Als Präsidentin ist sie auch Blitzableiterin
Ryter wehrt sich, wenn die richterliche Unabhängigkeit angegriffen wird. In ihrer Funktion als Präsidentin eines Gerichts, das über viele Bereiche entscheidet, die zu politischen Diskussionen und zu öffentlicher Kritik führen, wird sie ab und zu als Blitzableiterin herhalten müssen. Ryter sagt aber: «Als Präsidentin entscheide ich nicht allein.» Vielmehr würden die Entscheide gemeinsam mit der Verwaltungskommission oder den Abteilungspräsidien getroffen. Im Bereich der Rechtsprechung dagegen, wo die Konferenz der Abteilungspräsidenten am meisten Gewicht hat, ist die Präsidentin ohne Stimmrecht an den Sitzungen dabei. Ob dies sinnvoll ist? Marianne Ryter bejaht: «Die richterliche Unabhängigkeit schliesst aus, dass die Gerichtspräsidentin in die Koordination der Rechtsprechung eingreift.»

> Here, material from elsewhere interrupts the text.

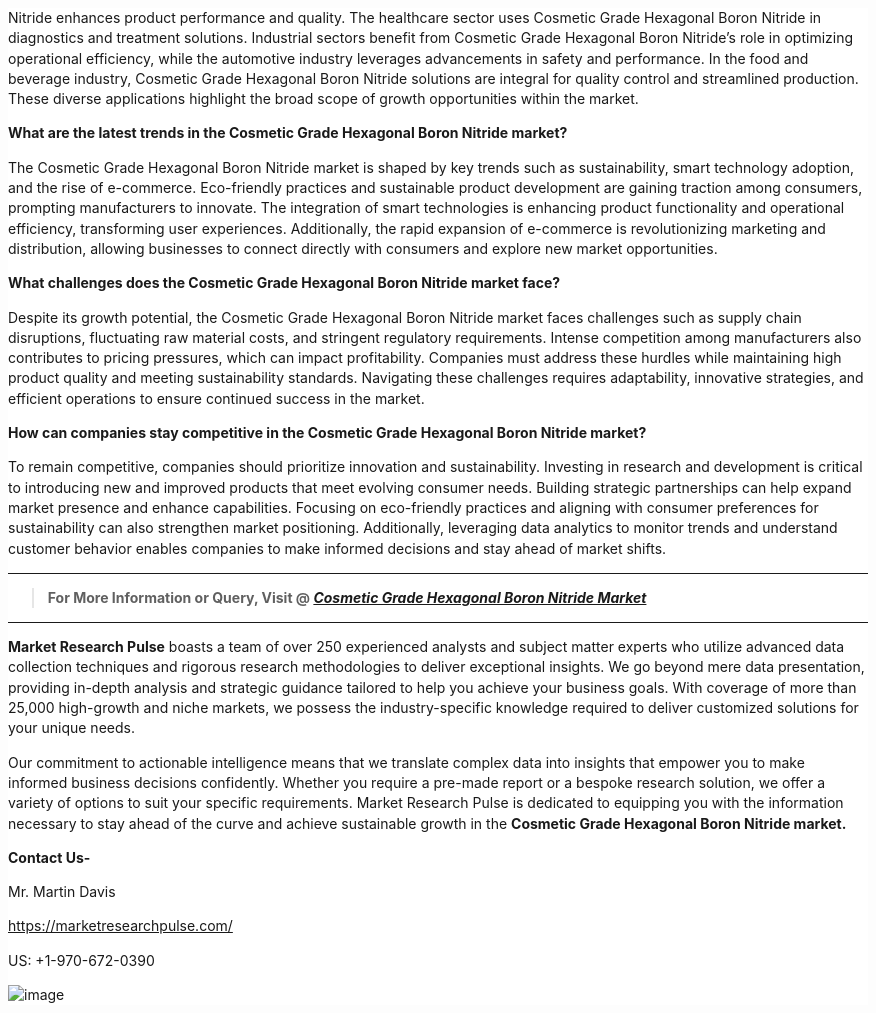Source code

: Nitride enhances product performance and quality. The healthcare sector uses Cosmetic Grade Hexagonal Boron Nitride in diagnostics and treatment solutions. Industrial sectors benefit from Cosmetic Grade Hexagonal Boron Nitride&rsquo;s role in optimizing operational efficiency, while the automotive industry leverages advancements in safety and performance. In the food and beverage industry, Cosmetic Grade Hexagonal Boron Nitride solutions are integral for quality control and streamlined production. These diverse applications highlight the broad scope of growth opportunities within the market.</p><p><strong>What are the latest trends in the Cosmetic Grade Hexagonal Boron Nitride market?</strong></p><p>The Cosmetic Grade Hexagonal Boron Nitride market is shaped by key trends such as sustainability, smart technology adoption, and the rise of e-commerce. Eco-friendly practices and sustainable product development are gaining traction among consumers, prompting manufacturers to innovate. The integration of smart technologies is enhancing product functionality and operational efficiency, transforming user experiences. Additionally, the rapid expansion of e-commerce is revolutionizing marketing and distribution, allowing businesses to connect directly with consumers and explore new market opportunities.</p><p><strong>What challenges does the Cosmetic Grade Hexagonal Boron Nitride market face?</strong></p><p>Despite its growth potential, the Cosmetic Grade Hexagonal Boron Nitride market faces challenges such as supply chain disruptions, fluctuating raw material costs, and stringent regulatory requirements. Intense competition among manufacturers also contributes to pricing pressures, which can impact profitability. Companies must address these hurdles while maintaining high product quality and meeting sustainability standards. Navigating these challenges requires adaptability, innovative strategies, and efficient operations to ensure continued success in the market.</p><p><strong>How can companies stay competitive in the Cosmetic Grade Hexagonal Boron Nitride market?</strong></p><p>To remain competitive, companies should prioritize innovation and sustainability. Investing in research and development is critical to introducing new and improved products that meet evolving consumer needs. Building strategic partnerships can help expand market presence and enhance capabilities. Focusing on eco-friendly practices and aligning with consumer preferences for sustainability can also strengthen market positioning. Additionally, leveraging data analytics to monitor trends and understand customer behavior enables companies to make informed decisions and stay ahead of market shifts.</p><hr /><blockquote><p><strong>For More Information or Query, Visit @&nbsp;<em><a href="https://marketresearchpulse.com/report/122000/cosmetic-grade-hexagonal-boron-nitride-market?utm_source=Linkedin&utm_medium=022">Cosmetic Grade Hexagonal Boron Nitride Market</a></em></strong></p></blockquote><hr /><p><strong>Market Research Pulse</strong> boasts a team of over 250 experienced analysts and subject matter experts who utilize advanced data collection techniques and rigorous research methodologies to deliver exceptional insights. We go beyond mere data presentation, providing in-depth analysis and strategic guidance tailored to help you achieve your business goals. With coverage of more than 25,000 high-growth and niche markets, we possess the industry-specific knowledge required to deliver customized solutions for your unique needs.</p><p>Our commitment to actionable intelligence means that we translate complex data into insights that empower you to make informed business decisions confidently. Whether you require a pre-made report or a bespoke research solution, we offer a variety of options to suit your specific requirements. Market Research Pulse is dedicated to equipping you with the information necessary to stay ahead of the curve and achieve sustainable growth in the <strong>Cosmetic Grade Hexagonal Boron Nitride market.</strong></p><p><strong>Contact Us-</strong></p><p>Mr. Martin Davis</p><p>https://marketresearchpulse.com/</p><p>US: +1-970-672-0390</p>
![image](https://github.com/user-attachments/assets/d856a390-d16e-4e8e-9341-1a600f80515a)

Die Bernerin wohnt mit Lebenspartner, Sohn (16) und Tochter (19) in Bern. In ihrer Freizeit liest sie viel, nimmt an kulturellen Veranstaltungen teil und reist gerne. An der Universität Basel hat sie einen Lehrauftrag im öffentlichen Recht. Der Brückenschlag von der Wissenschaft zur Praxis ist ihr wichtig. Auch der Brückenschlag zur Ostschweiz sei ihr gelungen, sagt Ryter. Allerdings blieb der Lebensmittelpunkt der Familie in Bern. «Ich erlebe die Ostschweizer aber als sehr offen», erzählt sie. «Wir fühlen uns hier wohl und sehr gut aufgehoben.»

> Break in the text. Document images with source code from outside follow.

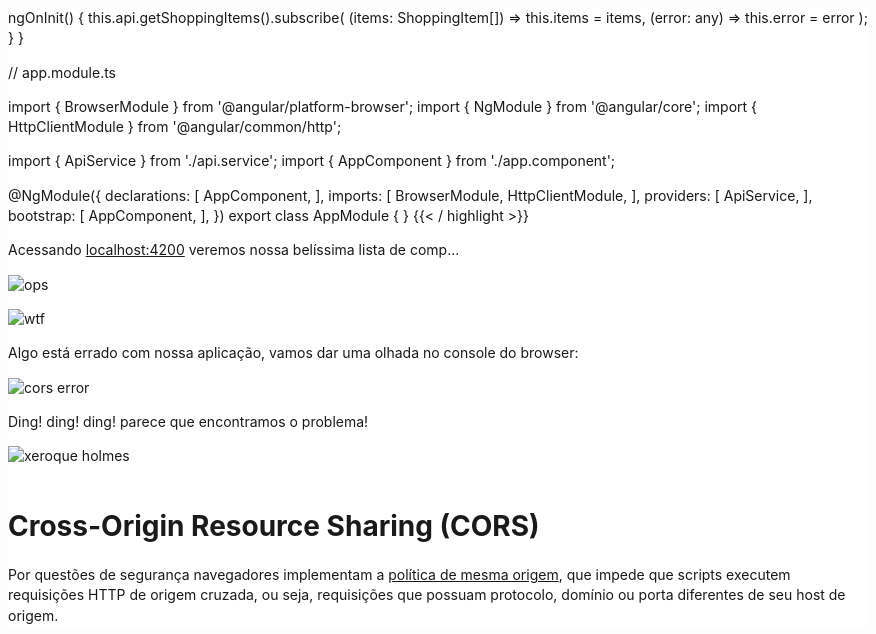   ngOnInit() {
    this.api.getShoppingItems().subscribe(
      (items: ShoppingItem[]) => this.items = items,
      (error: any) => this.error = error
    );
  }
}

// app.module.ts

import { BrowserModule } from '@angular/platform-browser';
import { NgModule } from '@angular/core';
import { HttpClientModule } from '@angular/common/http';

import { ApiService } from './api.service';
import { AppComponent } from './app.component';


@NgModule({
  declarations: [
    AppComponent,
  ],
  imports: [
    BrowserModule,
    HttpClientModule,
  ],
  providers: [
    ApiService,
  ],
  bootstrap: [
    AppComponent,
  ],
})
export class AppModule { }
{{< / highlight >}}

Acessando [localhost:4200](http://localhost:4200) veremos nossa belíssima lista de comp...

![ops](/img/angular-django/ops.png)

![wtf](/img/memes/wtf.png)

Algo está errado com nossa aplicação, vamos dar uma olhada no console do browser:

![cors error](/img/angular-django/cors-error.png)

Ding! ding! ding! parece que encontramos o problema!

![xeroque holmes](/img/memes/xeroque-holmes.png)

# Cross-Origin Resource Sharing (CORS)

Por questões de segurança navegadores implementam a [política de mesma origem](https://developer.mozilla.org/en-US/docs/Web/Security/Same-origin_policy), que impede que scripts executem requisições HTTP de origem cruzada, ou seja, requisições que possuam protocolo, domínio ou porta diferentes de seu host de origem.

Die Zeiten scheinen vorbei, als das Gericht zittern musste, ob genug Personal aus der Romandie und dem Tessin nach St. Gallen gelockt werden konnte. «Das Bundesverwaltungsgericht ist ein attraktiver Arbeitgeber», sagt Ryter. Die Fluktuation halte sich sowohl bei den Gerichtsschreibern als auch beim übrigen Personal im üblichen Rahmen. Dass heute am Bundesverwaltungsgericht Homeoffice-Tätigkeit verbreitet sei, sei nicht etwa eine Reaktion auf Rekrutierungsprobleme, sondern Zeichen eines modernen Arbeitgebers.
Als Kind wollte Marianne Ryter unbedingt Archäologin werden. Archäologen haben Freude an Ruinen. Davon ist das moderne, erst siebenjährige Gerichtsgebäude in St. Gallen weit entfernt.